» WHAT IS BEING ASKED
Transcribe the records below in their entirety, and leave out each image.

Records contained in a dataset
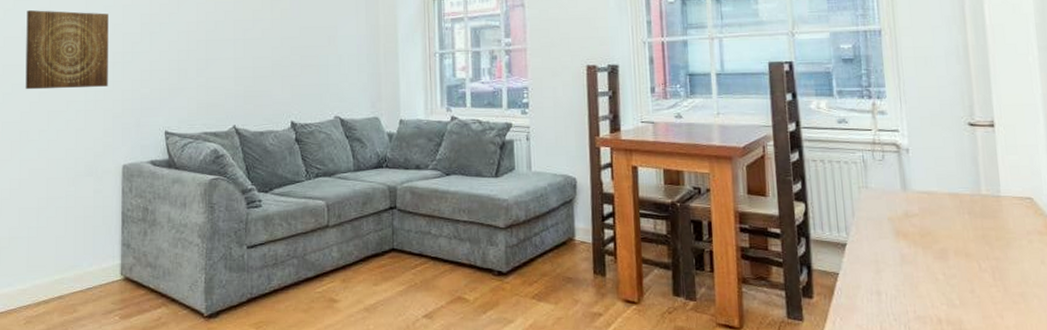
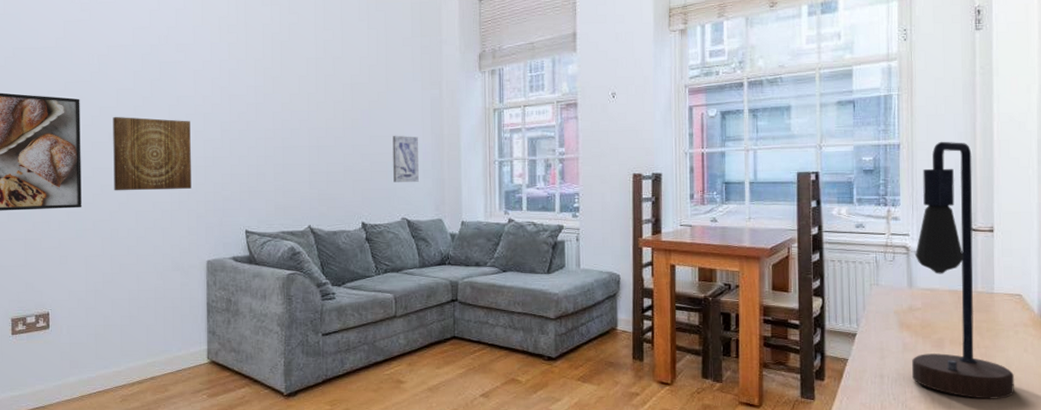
wall art: none [324,26,353,78] -> present [392,135,419,182]
table lamp: none [907,26,1034,320] -> present [912,141,1014,399]

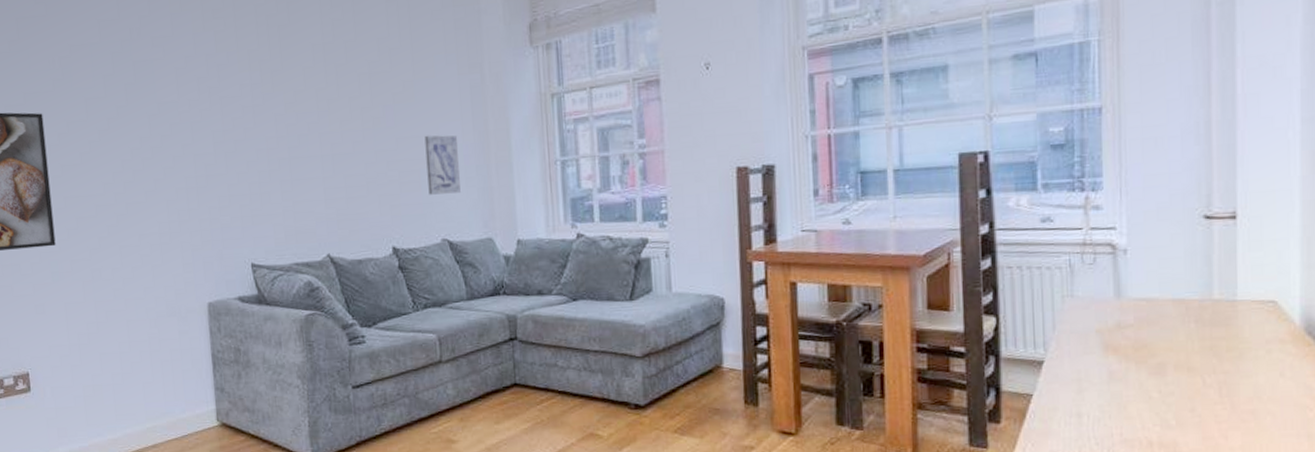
wall art: present [113,117,192,191] -> none [83,132,183,224]
table lamp: present [912,141,1014,399] -> none [1121,99,1266,441]

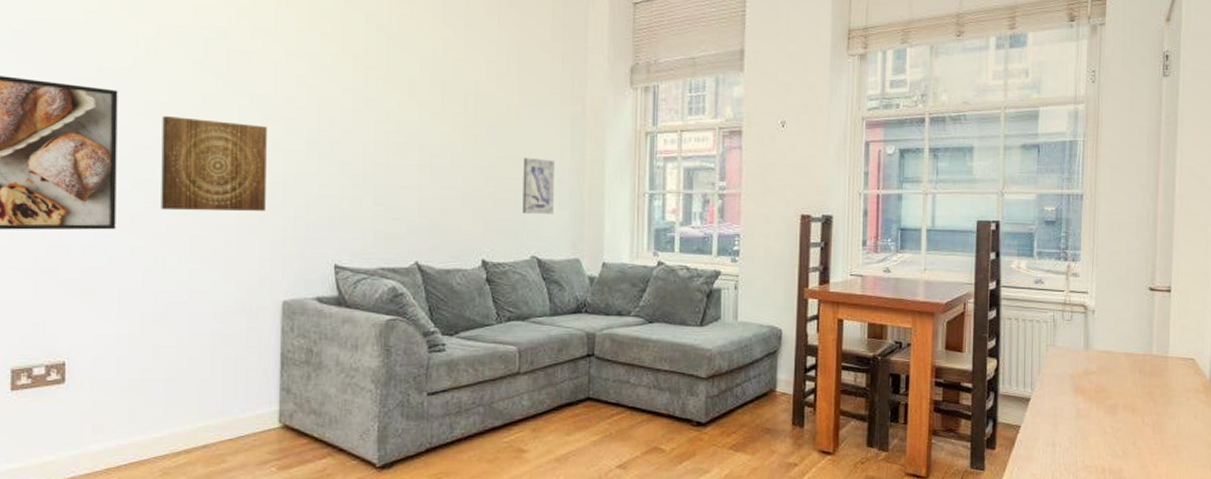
wall art: none [83,132,183,224] -> present [161,116,267,211]

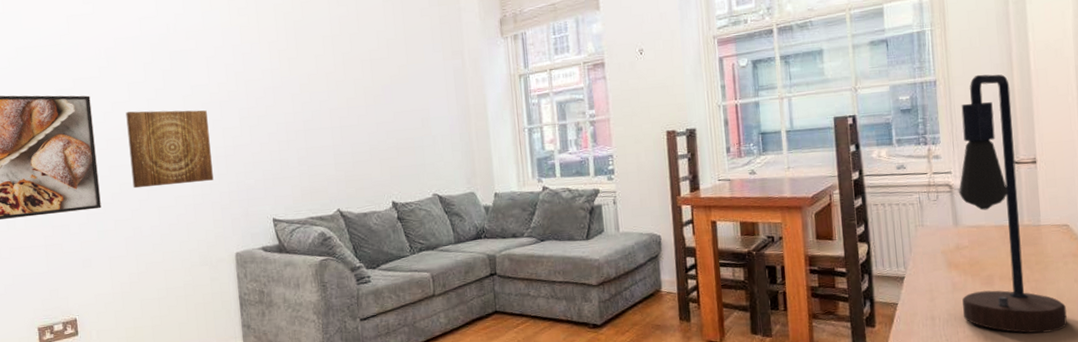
wall art: present [522,157,556,214] -> none [417,109,448,158]
table lamp: none [1084,193,1184,469] -> present [959,74,1067,334]

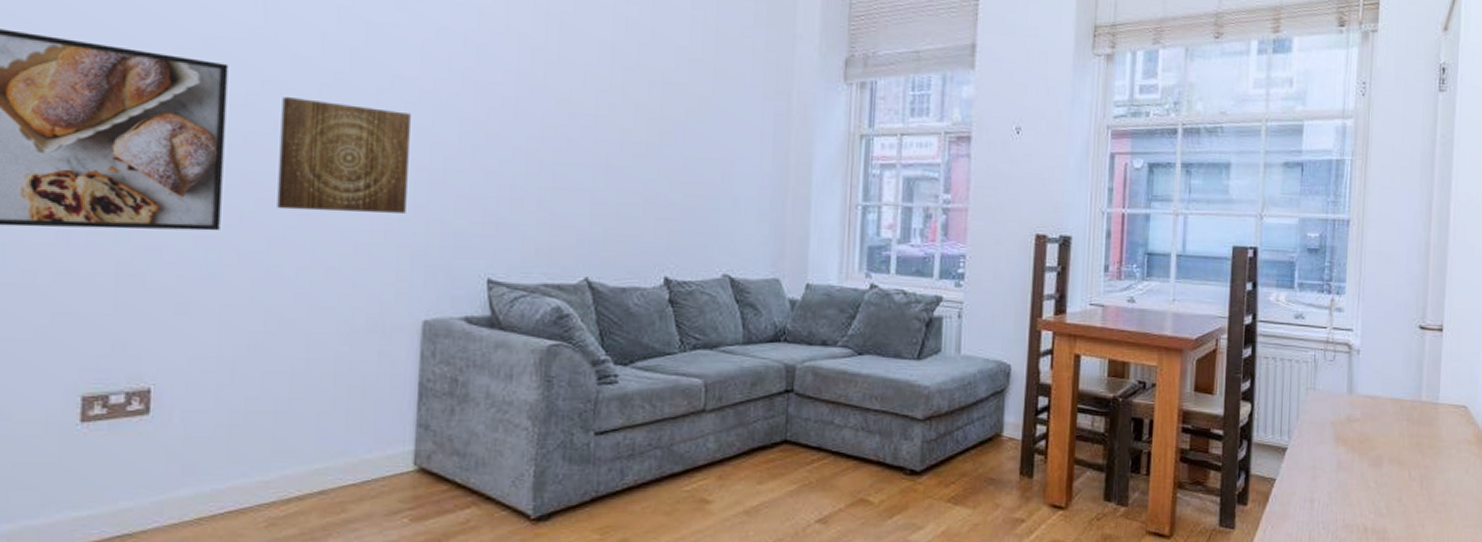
table lamp: present [959,74,1067,334] -> none [1345,220,1453,529]

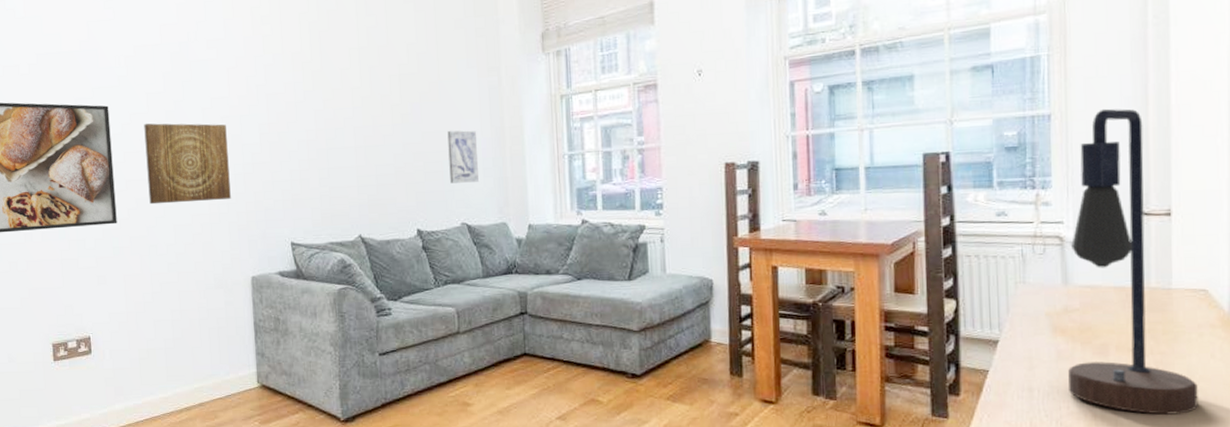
wall art: none [714,159,755,226] -> present [447,130,479,184]
table lamp: none [1345,220,1453,529] -> present [1068,108,1198,415]

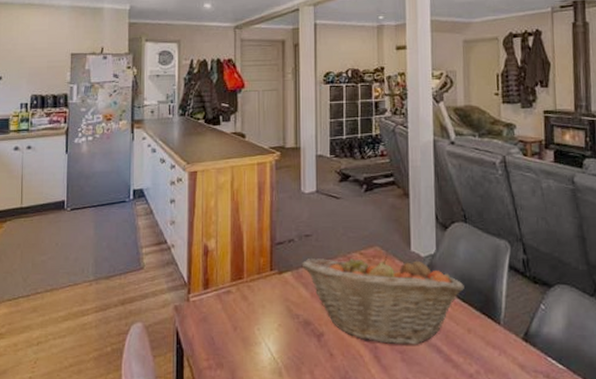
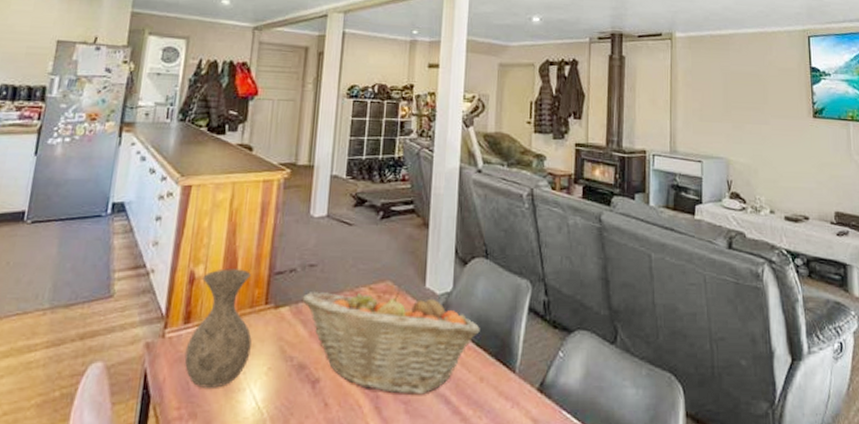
vase: none [207,241,262,342] -> present [184,268,252,388]

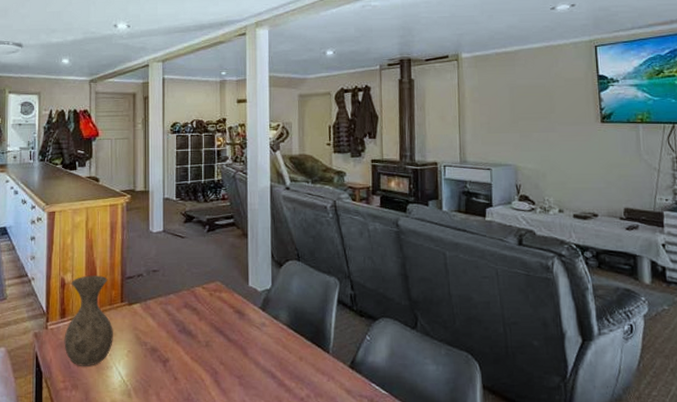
fruit basket: present [302,288,480,395] -> none [149,287,297,371]

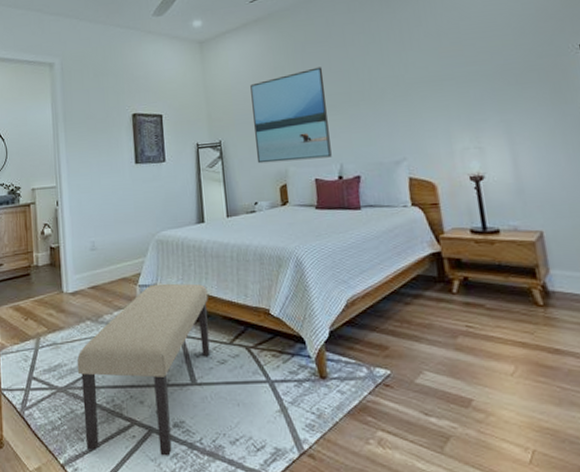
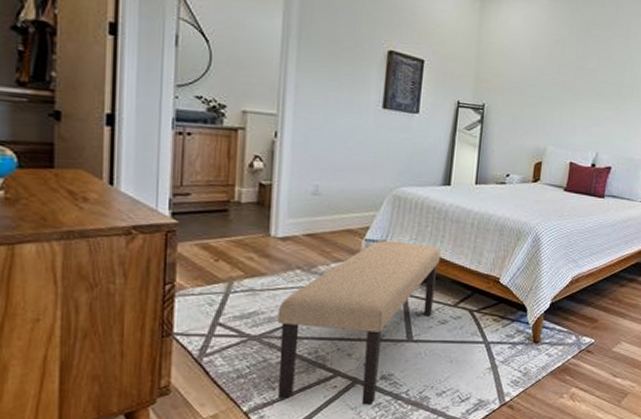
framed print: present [250,67,332,164] -> none [517,51,602,144]

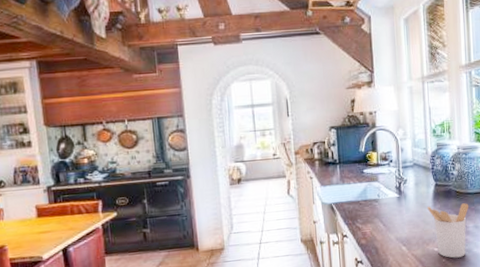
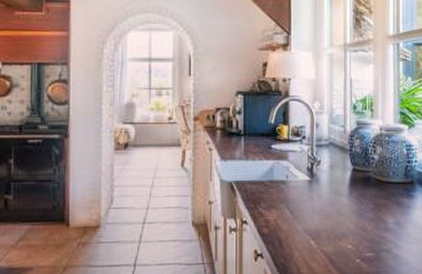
utensil holder: present [427,203,469,258] -> none [342,194,390,259]

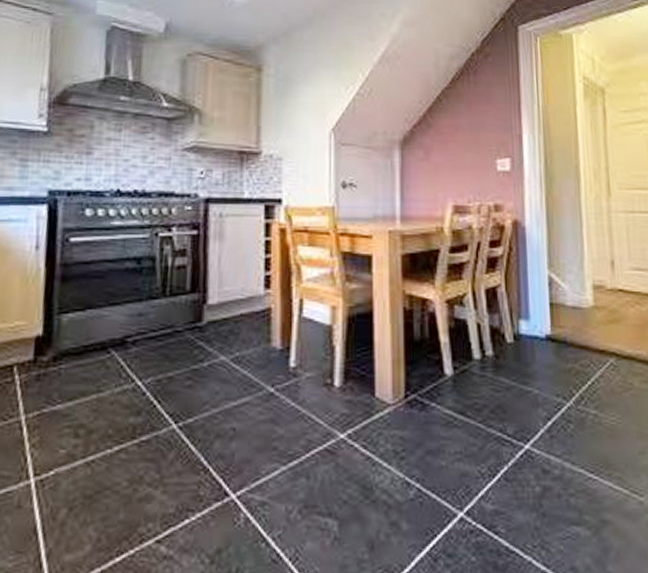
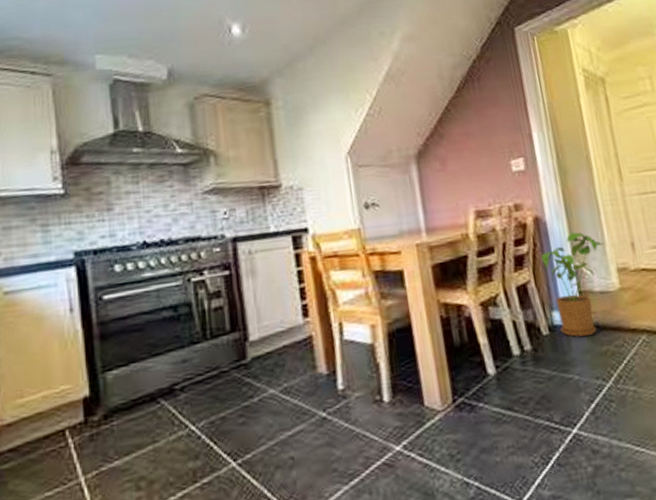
house plant: none [515,241,583,351] -> present [541,232,605,337]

» ANSWER FOR THE TASK
wall art: none [324,26,353,78] -> present [392,135,419,182]
table lamp: none [907,26,1034,320] -> present [912,141,1014,399]

wall art: present [113,117,192,191] -> none [83,132,183,224]
table lamp: present [912,141,1014,399] -> none [1121,99,1266,441]

wall art: none [83,132,183,224] -> present [161,116,267,211]

wall art: present [522,157,556,214] -> none [417,109,448,158]
table lamp: none [1084,193,1184,469] -> present [959,74,1067,334]

table lamp: present [959,74,1067,334] -> none [1345,220,1453,529]

wall art: none [714,159,755,226] -> present [447,130,479,184]
table lamp: none [1345,220,1453,529] -> present [1068,108,1198,415]

vase: none [207,241,262,342] -> present [184,268,252,388]

fruit basket: present [302,288,480,395] -> none [149,287,297,371]

framed print: present [250,67,332,164] -> none [517,51,602,144]

utensil holder: present [427,203,469,258] -> none [342,194,390,259]

house plant: none [515,241,583,351] -> present [541,232,605,337]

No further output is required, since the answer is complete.